### EXTRAIT RETENU
"""
Qu'en pensez vous ?De 2008 à 2011, la crise a coûté 4,5 millions d'emplois à l'Europe. Mais certains pays ont payé un moindre tribut que d'autres. La raison ? Une politique sociale différente…
Au cours des trois dernières années, l'emploi a piqué du nez dans l'ensemble des pays de l'Union européenne (UE), et notamment dans ceux de l'UE à 15 : à la mi-2011, on y comptabilisait 4,5 millions d'emplois de moins que trois ans plus tôt, lorsque la crise a commencé. Certes, cela concerne au premier chef les pays qui ont subi de plein fouet la tourmente financière ou celle des finances publiques. La chute de l'emploi y est impressionnante : - 14 % en Irlande, - 10 % en Espagne, - 9 % en Grèce. Parmi les derniers pays ayant rejoint l'Union, certains ont aussi connu de sévères compressions d'effectifs : - 13 % en Bulgarie, - 10 % en Lettonie… Dans les autres pays, même si la contraction de l'emploi a été moins forte, elle a souvent été sans précédent depuis soixante ans, surtout pour les jeunes qui ont vu leur taux d'emploi régresser en moyenne de trois points au plus fort de la crise. En outre, comme cette dernière a touché surtout l'industrie et le bâtiment, c'est l'emploi masculin qui a été le plus durement frappé.
Exceptions
Dans ce tableau d'ensemble, certains pays font exception. L'Allemagne, la Belgique et la Pologne ont vu le niveau de l'emploi se maintenir, et même progresser (d'environ 3 %) entre mi-2008 et mi-2011. Pour la Pologne, cela s'explique puisque, exception européenne, l'activité économique y est constamment demeurée orientée à la hausse : faible industrialisation et, surtout, faible activité bancaire et faible endettement lui ont permis de passer entre les gouttes. En revanche, dans les deux autres pays, l'activité économique a sensiblement reculé (en 2009, de 5 % en Allemagne et de 3 % en Belgique) et, mi-2011, elle avait à peine rattrapé son niveau de mi-2008. Ce n'est donc pas la croissance qui leur a permis d'échapper à la règle générale, mais leur politique d'emploi.
"""
### OBJECTIF DE LA TÂCHE
Prolongez le texte ci-dessus consacré à l'emploi en Europe pendant la crise, en reprenant juste après sa dernière phrase.

### DONNÉES RECUEILLIES
"""
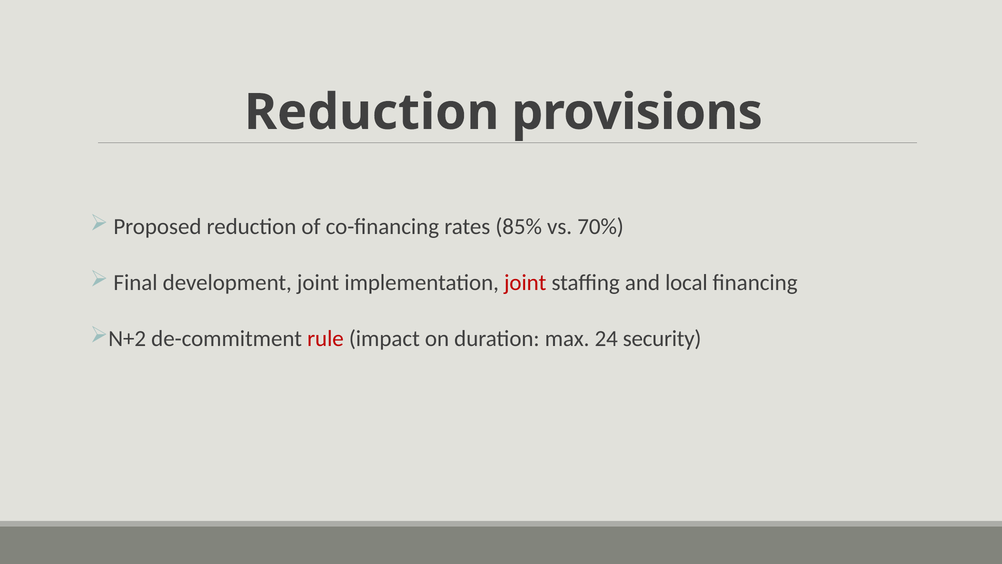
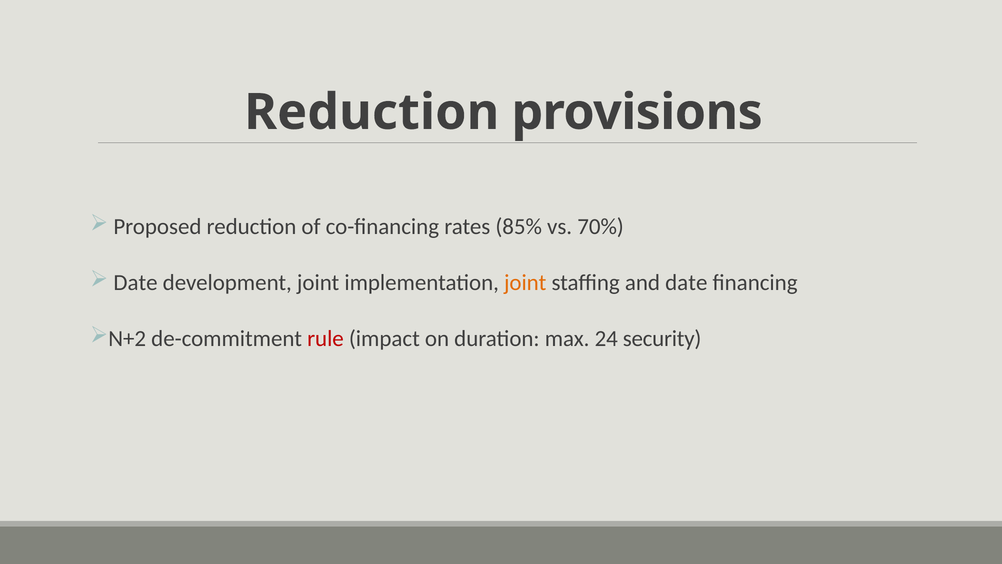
Final at (136, 283): Final -> Date
joint at (525, 283) colour: red -> orange
and local: local -> date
"""
### RÉPONSE
Ces deux pays, en effet, ont recouru massivement au partage du travail, sous la forme du chômage partiel indemnisé. Une part conséquente des salariés a perçu une compensation pour la perte de salaire liée aux périodes non travaillées, à hauteur de 60 % du brut (67 % en Allemagne pour les bas salaires), comme si les travailleurs concernés avaient perdu leur emploi. En revanche, dans de nombreux autres pays, les travailleurs temporaires ont joué le rôle de variable d'ajustement, leur contrat n'étant pas reconduit. Ainsi, entre les deuxièmes trimestres 2008 et 2010, au plus fort de la crise, la part des emplois temporaires dans l'emploi salarié est passée de 31 % à 26 % en Espagne, de 16,4 % à 14,8 % en Italie, de 17,2 % à 14,9 % (2009) en Suède, de 16,5 % à 15,8 % en France.
Dans le cas de la France, la défiscalisation des heures supplémentaires a même poussé les entreprises à préférer le licenciement au chômage partiel, puisque cela leur permettait de mieux rémunérer leurs salariés les plus compétents tout en poussant les autres vers la porte. La mesure, conçue lorsque se réduisait le chômage, s'est donc révélée contre-productive lorsque la crise s'est déclenchée, moins d'un an après sa mise en oeuvre.
Certes, en Allemagne et en Belgique, la conséquence a été une très forte augmentation du nombre de travailleurs indemnisés au titre du chômage : il est passé de 3,1 millions (2008) à 4,3 millions (2009) en Allemagne, et de 590 000 à 700 000 en Belgique, tandis que, en France par exemple, il passait de 2,2 millions à 2,4.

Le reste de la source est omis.